▸ **SOURCE TEXT**:

Methane - CH4
Methane (CH4) is a colourless and odourless gas that dissolves poorly in water and is lighter than air.
What is methane?
Methane is a highly flammable gas formed mainly in the tripe of ruminant farm animals such as cows, sheep and goats. These animals then expel the gas through their breath, burping and farting. As we eat more and more dairy and meat worldwide, the number of ruminants is increasing enormously, which has a major impact on the amount of methane in the atmosphere. In addition to livestock farming, methane is released during the burning of fossil fuels, rice cultivation, from landfills, in wet areas such as swamps and peat lands, in coal mines and in gas pipeline leaks for natural gas. Because methane is a powerful greenhouse gas, it has a major impact on climate change. By way of comparison, methane retains more than 20 times more heat than CO2, but has a shorter life span.
What is the problem of methane?
Over the last 150 years, the concentration of methane in the atmosphere has more than doubled. Methane plays a major role in global warming; it is responsible for 20 to 30% of rising temperatures. This has consequences for nature and human health and safety.
What methane does in nature
As a greenhouse gas, methane contributes to global warming. As a result of this climate change, ice caps are melting, sea levels are rising and the weather is becoming more extreme. As a result, we are faced with more heavy showers with associated floods, and more heat waves. In nature, we can already see that some plants are growing longer, insect infestations are increasing, and many birds are threatened with extinction by seasonal changes and the melting of the snow caps. In addition, methane contributes to the formation of ozone, which in turn is harmful to nature and human health.
What methane does to human health
Methane is an oxygen displacer. Inhaling high concentrations of methane can cause shortness of breath, headaches, drowsiness and unconsciousness. In addition, the changing climate, to which methane contributes to, also has a detrimental effect on our health. Air pollution can cause respiratory problems, humidity and extra rainfall give infectious diseases more space, and there can be a shortage of drinking water or food.

▸ **WHAT TO DO**:
1. Answer these questions from the methane text:
(a) How many times more heat does methane retain than CO2?
(b) How has the concentration of methane in the atmosphere changed over the last 150 years?
(c) What symptoms can inhaling high concentrations of methane cause?
2. From the methane text, extract the passage starting at "Over the last" and ending at "health and safety.". Copy it word for word.
3. Write a continuation of the methane text that picks up after its final sentence.

▸ **INFORMATION**:

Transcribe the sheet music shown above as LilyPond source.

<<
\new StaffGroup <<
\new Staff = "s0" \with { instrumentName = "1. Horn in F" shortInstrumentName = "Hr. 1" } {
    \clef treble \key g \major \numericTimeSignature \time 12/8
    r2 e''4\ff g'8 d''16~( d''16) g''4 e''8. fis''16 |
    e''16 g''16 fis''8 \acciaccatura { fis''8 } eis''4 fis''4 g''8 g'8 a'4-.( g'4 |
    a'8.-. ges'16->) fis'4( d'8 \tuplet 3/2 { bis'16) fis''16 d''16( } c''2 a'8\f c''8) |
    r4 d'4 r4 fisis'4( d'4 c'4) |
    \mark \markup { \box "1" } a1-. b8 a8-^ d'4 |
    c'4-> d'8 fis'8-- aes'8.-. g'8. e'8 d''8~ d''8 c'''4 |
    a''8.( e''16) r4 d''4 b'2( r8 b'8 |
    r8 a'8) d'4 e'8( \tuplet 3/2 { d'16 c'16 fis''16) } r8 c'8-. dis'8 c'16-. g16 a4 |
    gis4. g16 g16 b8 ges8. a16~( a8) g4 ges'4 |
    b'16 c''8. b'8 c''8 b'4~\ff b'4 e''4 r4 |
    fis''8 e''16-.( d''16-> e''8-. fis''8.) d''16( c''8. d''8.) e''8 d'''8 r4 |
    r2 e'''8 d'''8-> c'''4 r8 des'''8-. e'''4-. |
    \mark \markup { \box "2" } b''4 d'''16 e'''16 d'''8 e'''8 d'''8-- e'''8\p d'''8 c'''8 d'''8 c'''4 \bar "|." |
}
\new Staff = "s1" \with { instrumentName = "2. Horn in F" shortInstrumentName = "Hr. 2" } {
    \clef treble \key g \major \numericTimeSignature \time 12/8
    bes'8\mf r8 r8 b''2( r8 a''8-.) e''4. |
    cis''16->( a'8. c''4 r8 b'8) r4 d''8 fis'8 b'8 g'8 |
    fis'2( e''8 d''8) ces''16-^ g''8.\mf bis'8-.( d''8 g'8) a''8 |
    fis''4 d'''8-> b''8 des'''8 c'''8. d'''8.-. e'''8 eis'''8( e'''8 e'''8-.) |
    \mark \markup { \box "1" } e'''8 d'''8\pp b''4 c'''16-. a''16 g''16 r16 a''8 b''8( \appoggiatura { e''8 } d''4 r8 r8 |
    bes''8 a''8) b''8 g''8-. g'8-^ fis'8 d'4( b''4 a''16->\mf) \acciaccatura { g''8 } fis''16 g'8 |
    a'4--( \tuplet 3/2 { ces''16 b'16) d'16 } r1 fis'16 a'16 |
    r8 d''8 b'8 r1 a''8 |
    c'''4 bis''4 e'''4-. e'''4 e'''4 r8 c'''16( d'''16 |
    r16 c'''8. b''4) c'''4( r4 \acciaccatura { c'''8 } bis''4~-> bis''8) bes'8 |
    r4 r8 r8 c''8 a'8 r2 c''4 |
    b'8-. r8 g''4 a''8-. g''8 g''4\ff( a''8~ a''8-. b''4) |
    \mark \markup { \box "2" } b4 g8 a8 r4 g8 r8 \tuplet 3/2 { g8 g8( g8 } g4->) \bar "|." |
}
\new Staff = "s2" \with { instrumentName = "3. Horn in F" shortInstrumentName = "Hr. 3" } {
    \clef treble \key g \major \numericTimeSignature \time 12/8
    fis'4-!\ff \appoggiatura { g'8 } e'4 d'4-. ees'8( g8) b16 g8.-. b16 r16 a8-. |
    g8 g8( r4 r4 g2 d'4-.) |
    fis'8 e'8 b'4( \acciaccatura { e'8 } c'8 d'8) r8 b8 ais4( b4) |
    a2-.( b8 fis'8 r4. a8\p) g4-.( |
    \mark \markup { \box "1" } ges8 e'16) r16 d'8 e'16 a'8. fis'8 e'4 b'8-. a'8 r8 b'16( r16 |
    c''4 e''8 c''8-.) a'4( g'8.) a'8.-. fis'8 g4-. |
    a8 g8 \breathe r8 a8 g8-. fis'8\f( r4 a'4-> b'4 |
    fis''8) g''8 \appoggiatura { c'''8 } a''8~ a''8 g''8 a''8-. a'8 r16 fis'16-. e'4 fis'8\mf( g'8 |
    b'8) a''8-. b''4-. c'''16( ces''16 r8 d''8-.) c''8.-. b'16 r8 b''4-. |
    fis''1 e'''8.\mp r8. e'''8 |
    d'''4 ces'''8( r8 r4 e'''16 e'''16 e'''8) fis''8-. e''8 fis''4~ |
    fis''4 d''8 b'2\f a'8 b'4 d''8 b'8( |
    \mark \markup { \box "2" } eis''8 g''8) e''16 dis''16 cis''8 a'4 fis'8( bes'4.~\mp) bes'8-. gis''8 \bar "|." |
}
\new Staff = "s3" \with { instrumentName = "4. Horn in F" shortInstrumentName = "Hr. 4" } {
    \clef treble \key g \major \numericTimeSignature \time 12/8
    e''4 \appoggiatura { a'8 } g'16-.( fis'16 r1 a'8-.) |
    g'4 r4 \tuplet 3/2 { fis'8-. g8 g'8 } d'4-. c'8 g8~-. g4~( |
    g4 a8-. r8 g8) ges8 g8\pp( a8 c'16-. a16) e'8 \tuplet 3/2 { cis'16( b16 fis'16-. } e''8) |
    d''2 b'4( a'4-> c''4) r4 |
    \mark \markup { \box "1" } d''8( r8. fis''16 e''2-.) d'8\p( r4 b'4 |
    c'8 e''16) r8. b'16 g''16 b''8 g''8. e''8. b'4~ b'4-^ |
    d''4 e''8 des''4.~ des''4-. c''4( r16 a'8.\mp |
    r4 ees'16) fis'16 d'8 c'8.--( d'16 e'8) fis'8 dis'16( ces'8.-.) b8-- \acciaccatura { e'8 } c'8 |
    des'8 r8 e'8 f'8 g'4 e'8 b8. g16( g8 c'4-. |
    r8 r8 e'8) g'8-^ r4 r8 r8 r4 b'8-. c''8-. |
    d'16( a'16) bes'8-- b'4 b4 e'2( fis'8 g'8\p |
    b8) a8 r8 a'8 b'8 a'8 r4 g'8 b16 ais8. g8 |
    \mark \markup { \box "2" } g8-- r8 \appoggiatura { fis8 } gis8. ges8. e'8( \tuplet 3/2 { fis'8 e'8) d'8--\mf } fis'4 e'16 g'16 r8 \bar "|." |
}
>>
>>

▸ **ANSWERS TO THIS EXERCISE**:
1.
(a) More than 20 times more heat.
(b) It has more than doubled.
(c) Shortness of breath, headaches, drowsiness and unconsciousness.

2.
Over the last 150 years, the concentration of methane in the atmosphere has more than doubled. Methane plays a major role in global warming; it is responsible for 20 to 30% of rising temperatures. This has consequences for nature and human health and safety.

3.
How does satellite data help with the methane problem?
Satellite data can indicate the concentration of methane in the air. It is also possible to map important methane sources, such as gas leaks and livestock farming. Based on these data, methane emissions can be reduced in a more targeted way. Satellite data can also be used to monitor the concentration of methane in the air in a particular area, such as a meadow. Based on this data, new strategies can be developed to reduce methane emissions and it can be recorded whether certain measures have an effect.
- Methane (CH4) is a colourless and odourless gas.
- Methane is mainly formed in the tripe of ruminant farm animals such as cows, sheep and goats.
- Methane is also released during the burning of fossil fuels, the cultivation of rice, from landfill sites, and from leaking gas pipelines for natural gas.
- Because methane is a powerful greenhouse gas, it has a major effect on climate change.
- Over the past 150 years, the concentration of methane in the atmosphere has more than doubled.
- Inhaling high concentrations of methane can cause shortness of breath, headaches, drowsiness and unconsciousness.
- Satellite data can indicate the concentration of methane in the air, as well as important sources of methane.